【学术讲座】TOO BUSY TO WONDER? CEO JOB DEMANDS AND FIRM INNOVATION

发布时间:2019-05-16

Date & Time:13:30-15:00, May 24th, 2019

Venue: Room 308, Tongji Building A

Language: English

Speaker: Prof. David H. Zhu (Arizona State University)

 

 

ABSTRACT

Although there is an increasing interest in how top executives influence firms’ innovation, extant research has focused exclusively on top executives’ cognition and individual characteristics. We draw from psychological research on job demands to explain how this key attribute of top executives’ job environment influences firms’ innovation. Our theory explains why CEO job demands negatively influence innovation, and how the negative effect of CEO job demands can be weakened by CEOs’ need for achievement and employees’ human capital. Using survey data collected on-site from hundreds of Chinese companies, we find support for our theory. Additional analyses reveal that a lack of innovative culture partially mediates the relationship between CEO job demands and innovation. This study contributes to research on innovation and strategic leadership by explaining how characteristics of CEOs’ job environment influence firms’ innovation.

Keywords: strategic leadership, CEOs, executive job demands, innovation, survey

 

Biography

One stream of Zhu's research builds on social psychological theories to examine how top executives make major decisions about corporate governance and corporate strategy. He has studied how fundamental group decision-making processes (e.g., group polarization, social categorization, social comparison) and personalities influence top executives’ major decisions (e.g., acquisitions, product and international diversification, imitation, executive compensation, board composition, executive turnover, and risk-taking spending). His current projects examine how top executives’ personalities, affect, and values influence key issues in behavioral strategy research. 

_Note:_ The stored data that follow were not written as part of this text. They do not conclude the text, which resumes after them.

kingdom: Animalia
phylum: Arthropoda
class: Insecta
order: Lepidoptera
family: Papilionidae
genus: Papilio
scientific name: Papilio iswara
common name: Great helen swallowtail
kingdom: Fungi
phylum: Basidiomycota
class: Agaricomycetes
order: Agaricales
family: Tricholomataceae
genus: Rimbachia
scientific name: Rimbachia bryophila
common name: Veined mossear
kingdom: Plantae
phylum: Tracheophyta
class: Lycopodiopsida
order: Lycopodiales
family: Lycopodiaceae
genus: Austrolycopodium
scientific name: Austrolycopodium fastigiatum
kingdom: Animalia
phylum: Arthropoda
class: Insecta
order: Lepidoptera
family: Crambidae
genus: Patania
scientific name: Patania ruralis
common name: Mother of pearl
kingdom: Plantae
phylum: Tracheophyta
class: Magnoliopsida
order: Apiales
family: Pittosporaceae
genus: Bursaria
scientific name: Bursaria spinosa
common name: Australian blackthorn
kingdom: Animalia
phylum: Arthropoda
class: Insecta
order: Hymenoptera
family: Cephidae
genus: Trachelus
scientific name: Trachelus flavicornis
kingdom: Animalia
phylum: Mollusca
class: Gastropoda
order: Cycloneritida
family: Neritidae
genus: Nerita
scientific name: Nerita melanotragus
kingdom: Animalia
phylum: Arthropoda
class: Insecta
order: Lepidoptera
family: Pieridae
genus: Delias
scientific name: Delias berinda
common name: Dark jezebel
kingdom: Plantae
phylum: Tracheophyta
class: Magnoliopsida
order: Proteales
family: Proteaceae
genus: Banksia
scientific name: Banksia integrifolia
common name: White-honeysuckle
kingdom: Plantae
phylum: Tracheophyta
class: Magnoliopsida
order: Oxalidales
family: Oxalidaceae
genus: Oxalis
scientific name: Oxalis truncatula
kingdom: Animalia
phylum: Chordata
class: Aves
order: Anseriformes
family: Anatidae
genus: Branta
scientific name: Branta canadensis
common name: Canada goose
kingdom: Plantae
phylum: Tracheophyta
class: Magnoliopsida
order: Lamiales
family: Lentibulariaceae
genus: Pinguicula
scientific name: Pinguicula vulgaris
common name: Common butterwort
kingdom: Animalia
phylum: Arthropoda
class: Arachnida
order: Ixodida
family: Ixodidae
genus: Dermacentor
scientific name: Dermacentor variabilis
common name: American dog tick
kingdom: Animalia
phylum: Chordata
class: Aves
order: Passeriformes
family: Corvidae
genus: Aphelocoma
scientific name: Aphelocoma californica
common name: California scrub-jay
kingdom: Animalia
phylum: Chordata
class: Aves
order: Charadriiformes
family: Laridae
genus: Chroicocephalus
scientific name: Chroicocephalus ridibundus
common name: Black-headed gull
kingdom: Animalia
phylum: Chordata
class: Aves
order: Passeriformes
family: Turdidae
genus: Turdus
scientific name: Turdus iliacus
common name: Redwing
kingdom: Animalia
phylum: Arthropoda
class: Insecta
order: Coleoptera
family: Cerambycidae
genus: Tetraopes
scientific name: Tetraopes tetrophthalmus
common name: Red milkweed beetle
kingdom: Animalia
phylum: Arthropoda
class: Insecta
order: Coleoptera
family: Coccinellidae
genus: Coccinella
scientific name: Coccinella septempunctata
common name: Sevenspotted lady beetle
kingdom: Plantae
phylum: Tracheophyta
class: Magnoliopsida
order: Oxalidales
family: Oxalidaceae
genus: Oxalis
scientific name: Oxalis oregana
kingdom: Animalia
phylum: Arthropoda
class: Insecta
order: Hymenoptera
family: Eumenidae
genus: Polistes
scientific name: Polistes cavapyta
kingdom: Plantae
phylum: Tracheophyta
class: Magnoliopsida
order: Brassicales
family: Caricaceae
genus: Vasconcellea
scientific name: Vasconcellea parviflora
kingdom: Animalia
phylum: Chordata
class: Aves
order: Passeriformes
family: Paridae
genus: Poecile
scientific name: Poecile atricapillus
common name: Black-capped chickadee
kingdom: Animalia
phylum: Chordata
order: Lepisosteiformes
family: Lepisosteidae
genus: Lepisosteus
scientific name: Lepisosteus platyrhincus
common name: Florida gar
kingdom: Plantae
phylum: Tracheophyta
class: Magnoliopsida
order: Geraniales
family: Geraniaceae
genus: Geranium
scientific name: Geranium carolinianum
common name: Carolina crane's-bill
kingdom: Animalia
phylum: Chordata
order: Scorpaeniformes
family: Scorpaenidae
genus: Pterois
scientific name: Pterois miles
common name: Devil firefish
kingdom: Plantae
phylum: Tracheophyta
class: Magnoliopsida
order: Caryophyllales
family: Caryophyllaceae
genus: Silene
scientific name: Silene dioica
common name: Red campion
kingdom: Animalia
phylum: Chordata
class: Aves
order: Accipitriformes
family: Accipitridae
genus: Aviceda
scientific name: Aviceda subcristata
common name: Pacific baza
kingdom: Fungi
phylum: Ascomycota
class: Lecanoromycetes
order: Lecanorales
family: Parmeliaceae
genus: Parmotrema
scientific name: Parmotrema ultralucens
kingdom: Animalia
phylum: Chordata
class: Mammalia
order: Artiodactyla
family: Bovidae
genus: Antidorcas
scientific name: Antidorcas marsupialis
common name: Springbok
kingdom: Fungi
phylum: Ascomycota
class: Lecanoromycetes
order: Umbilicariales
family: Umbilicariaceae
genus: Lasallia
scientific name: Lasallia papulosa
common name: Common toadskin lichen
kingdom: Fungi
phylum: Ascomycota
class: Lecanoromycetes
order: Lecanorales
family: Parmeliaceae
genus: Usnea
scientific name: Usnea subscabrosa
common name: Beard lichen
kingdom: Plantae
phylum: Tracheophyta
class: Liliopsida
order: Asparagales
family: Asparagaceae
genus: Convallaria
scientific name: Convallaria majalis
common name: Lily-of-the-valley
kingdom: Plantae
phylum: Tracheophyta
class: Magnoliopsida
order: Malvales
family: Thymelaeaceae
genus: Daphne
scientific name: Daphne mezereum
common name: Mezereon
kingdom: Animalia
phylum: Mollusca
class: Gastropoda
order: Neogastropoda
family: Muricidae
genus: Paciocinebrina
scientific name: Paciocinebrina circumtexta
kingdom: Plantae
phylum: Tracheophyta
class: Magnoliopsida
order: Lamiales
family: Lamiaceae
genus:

Another stream of Professor Zhu's research concerns the structure of corporate elite networks and interorganizational networks. He has examined how triads influence the formation and development of relations among top executives who have different demographic characteristics and personalities. His recent projects examine how top executives build and rebuild triads to facilitate interfirm coordination, and how structural positions in resource exchange networks influence market power, corporate strategies, and competitive advantages.

All the faculties and students are welcome to attend this lecture!